-- Supplied material follows --

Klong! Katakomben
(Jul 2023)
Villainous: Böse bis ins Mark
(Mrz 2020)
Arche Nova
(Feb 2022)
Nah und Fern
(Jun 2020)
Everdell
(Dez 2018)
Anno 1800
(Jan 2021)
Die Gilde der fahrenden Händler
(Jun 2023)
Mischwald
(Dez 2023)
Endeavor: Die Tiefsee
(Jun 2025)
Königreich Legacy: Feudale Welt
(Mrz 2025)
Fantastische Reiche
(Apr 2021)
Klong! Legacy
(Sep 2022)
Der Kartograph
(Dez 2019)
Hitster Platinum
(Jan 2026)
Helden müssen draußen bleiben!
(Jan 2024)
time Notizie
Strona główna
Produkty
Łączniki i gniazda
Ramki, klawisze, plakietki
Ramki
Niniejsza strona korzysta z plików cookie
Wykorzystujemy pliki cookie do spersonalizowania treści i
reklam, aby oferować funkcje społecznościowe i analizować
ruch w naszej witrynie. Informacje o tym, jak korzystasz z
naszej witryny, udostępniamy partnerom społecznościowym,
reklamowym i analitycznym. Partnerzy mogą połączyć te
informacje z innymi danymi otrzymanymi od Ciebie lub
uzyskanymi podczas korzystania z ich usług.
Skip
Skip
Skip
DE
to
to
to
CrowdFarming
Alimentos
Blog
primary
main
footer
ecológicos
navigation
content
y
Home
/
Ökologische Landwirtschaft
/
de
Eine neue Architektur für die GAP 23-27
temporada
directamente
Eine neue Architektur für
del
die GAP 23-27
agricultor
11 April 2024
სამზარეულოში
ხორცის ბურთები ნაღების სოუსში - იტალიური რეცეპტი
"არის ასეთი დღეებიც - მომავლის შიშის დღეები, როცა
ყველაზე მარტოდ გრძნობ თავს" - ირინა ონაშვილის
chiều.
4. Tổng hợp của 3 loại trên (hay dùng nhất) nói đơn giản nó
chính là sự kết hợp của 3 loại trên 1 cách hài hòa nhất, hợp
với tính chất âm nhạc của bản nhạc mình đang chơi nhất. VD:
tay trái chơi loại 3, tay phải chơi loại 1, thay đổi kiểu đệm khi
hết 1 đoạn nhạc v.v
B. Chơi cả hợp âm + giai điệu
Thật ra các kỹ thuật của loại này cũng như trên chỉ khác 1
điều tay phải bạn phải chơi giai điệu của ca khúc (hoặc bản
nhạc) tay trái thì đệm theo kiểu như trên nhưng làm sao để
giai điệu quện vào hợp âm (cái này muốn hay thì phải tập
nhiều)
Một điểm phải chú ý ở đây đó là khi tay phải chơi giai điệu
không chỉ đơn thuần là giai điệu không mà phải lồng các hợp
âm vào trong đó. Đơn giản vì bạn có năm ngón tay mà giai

-- Supplied material concluded --
-- Supplied material follows --

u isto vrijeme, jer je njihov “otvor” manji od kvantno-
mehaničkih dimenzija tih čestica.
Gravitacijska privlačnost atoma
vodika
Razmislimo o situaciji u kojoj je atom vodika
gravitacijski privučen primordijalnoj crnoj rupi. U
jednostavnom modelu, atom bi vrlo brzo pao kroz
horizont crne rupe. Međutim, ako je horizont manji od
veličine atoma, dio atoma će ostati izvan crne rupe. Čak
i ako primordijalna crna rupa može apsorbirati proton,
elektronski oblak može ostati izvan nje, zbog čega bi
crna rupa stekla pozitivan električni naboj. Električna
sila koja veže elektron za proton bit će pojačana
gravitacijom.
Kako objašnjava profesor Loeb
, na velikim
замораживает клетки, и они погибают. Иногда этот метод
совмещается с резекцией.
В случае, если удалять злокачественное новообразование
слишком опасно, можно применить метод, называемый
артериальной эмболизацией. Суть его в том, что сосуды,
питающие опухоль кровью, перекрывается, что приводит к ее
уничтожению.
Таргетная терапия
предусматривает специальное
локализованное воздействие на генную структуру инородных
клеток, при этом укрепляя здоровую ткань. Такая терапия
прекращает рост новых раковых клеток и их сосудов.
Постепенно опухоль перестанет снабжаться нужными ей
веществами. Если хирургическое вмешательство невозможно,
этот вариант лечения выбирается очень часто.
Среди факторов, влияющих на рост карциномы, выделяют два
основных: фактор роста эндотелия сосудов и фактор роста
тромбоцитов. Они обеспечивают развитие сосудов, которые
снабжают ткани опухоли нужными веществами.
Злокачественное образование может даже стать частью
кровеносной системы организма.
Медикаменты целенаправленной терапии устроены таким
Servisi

-- Supplied material concluded --

Problem to work on: Everything above from the line containing "შიშის დღეები, როცა" down to the line containing "nhạc) tay trái" is to be transcribed exactly, with both of those lines included and nothing else added.

Answer space:
"არის ასეთი დღეებიც - მომავლის შიშის დღეები, როცა
ყველაზე მარტოდ გრძნობ თავს" - ირინა ონაშვილის
chiều.
4. Tổng hợp của 3 loại trên (hay dùng nhất) nói đơn giản nó
chính là sự kết hợp của 3 loại trên 1 cách hài hòa nhất, hợp
với tính chất âm nhạc của bản nhạc mình đang chơi nhất. VD:
tay trái chơi loại 3, tay phải chơi loại 1, thay đổi kiểu đệm khi
hết 1 đoạn nhạc v.v
B. Chơi cả hợp âm + giai điệu
Thật ra các kỹ thuật của loại này cũng như trên chỉ khác 1
điều tay phải bạn phải chơi giai điệu của ca khúc (hoặc bản
nhạc) tay trái thì đệm theo kiểu như trên nhưng làm sao để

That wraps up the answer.